---- TEXTO FUENTE

Olfato, cerebro y enfermedad

Diversos estudios han demostrado que la pérdida de olfato puede ser uno de los primeros signos en patologías como el Parkinson, el alzhéimer o incluso la COVID-19, donde la anosmia fue uno de los síntomas más característicos. En el caso de la obesidad, recientes investigaciones han detectado alteraciones en el sentido del olfato que podrían estar relacionadas con mecanismos de control del apetito y deterioro cognitivo.

Gracias a este nuevo equipo, ya en funcionamiento en el CIMES, el instituto de investigación biomédica de Málaga y plataforma en Nanomedicina, IBIMA Plataforma BIONAND, ha iniciado el reclutamiento activo de pacientes con obesidad para estudiar cómo su capacidad olfatoria se relaciona con su respuesta cerebral y cómo podría predecir la eficacia de tratamientos de pérdida de peso.

Un nuevo horizonte para la investigación biomédica

La incorporación de este olfatómetro supone un gran avance dentro de las capacidades técnicas de la investigación biomédica en Málaga. Su aplicación no solo se limitará al estudio de la obesidad, sino que abre la puerta a nuevas líneas de trabajo en enfermedades neurológicas, psiquiátricas o infecciosas como el COVID-19.

“Con esta inversión estratégica, desde IBIMA Plataforma BIONAND damos un paso decisivo en la innovación tecnológica al servicio de la salud. Málaga se sitúa a la vanguardia de la investigación en neurociencia y metabolismo, con equipos que hasta ahora solo estaban disponibles en laboratorios internacionales”, afirma la científica Carolina Gutiérrez Repiso.

El dispositivo, ya operativo, permitirá generar nuevo conocimiento clínico y neurocientífico, además de posicionar a la ciudad como referente nacional e internacional en el estudio de la pérdida de olfato y su impacto en la salud global.

--------
---- ENTRADAS PROPORCIONADAS

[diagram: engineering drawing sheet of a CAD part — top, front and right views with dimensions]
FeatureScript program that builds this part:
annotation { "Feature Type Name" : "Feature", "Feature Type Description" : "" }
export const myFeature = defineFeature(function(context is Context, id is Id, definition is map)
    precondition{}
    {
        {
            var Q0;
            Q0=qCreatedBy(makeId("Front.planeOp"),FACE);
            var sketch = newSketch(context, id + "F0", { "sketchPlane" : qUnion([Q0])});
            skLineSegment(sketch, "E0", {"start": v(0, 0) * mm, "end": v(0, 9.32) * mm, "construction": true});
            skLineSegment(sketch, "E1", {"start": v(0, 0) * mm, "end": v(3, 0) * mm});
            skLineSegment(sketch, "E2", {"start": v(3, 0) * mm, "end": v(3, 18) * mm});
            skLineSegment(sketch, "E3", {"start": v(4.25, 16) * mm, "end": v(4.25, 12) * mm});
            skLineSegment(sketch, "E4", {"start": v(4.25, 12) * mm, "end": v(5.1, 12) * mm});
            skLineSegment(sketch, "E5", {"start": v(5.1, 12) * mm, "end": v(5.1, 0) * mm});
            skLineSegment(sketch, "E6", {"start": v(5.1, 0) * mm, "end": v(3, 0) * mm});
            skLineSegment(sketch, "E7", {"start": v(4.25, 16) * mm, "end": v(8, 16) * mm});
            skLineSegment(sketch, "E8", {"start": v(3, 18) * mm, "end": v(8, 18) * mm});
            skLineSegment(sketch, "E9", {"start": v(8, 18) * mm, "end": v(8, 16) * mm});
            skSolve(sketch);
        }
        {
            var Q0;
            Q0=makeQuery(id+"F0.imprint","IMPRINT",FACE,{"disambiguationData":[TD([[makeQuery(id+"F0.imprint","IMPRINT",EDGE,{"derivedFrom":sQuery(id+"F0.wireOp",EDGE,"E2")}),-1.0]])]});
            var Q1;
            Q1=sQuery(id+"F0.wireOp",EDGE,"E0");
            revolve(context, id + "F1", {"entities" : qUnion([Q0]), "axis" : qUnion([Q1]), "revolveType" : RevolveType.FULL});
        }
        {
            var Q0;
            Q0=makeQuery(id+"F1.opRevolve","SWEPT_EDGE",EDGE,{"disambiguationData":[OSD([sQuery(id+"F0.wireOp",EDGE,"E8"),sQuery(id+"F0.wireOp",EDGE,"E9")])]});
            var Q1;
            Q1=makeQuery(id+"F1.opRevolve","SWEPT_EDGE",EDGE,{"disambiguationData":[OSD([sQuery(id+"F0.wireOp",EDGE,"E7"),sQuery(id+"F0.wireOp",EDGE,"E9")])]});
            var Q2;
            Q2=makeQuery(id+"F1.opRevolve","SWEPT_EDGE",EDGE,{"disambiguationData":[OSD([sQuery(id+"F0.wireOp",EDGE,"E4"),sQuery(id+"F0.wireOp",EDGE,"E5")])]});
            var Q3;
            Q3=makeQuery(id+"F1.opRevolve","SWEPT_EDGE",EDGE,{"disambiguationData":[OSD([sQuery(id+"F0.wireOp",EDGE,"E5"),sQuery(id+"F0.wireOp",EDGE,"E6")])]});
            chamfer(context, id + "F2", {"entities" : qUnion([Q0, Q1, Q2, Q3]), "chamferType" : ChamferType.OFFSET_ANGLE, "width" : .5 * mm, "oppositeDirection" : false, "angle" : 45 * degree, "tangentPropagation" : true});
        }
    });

--------

- _CONSIGNA A_: Enumera las patologías en las que, según el texto fuente, la pérdida de olfato puede ser uno de los primeros signos.
- _CONSIGNA B_:
Responde a estas preguntas según el texto fuente:
(i) ¿En qué centro está ya en funcionamiento el nuevo equipo?
(ii) ¿Qué pacientes se están reclutando para el estudio?
(iii) ¿Quién hace la afirmación citada entre comillas?

- _RESOLUCIÓN A_:
Parkinson
Alzhéimer
COVID-19

- _RESOLUCIÓN B_:
(i) En el CIMES.
(ii) Pacientes con obesidad.
(iii) La científica Carolina Gutiérrez Repiso.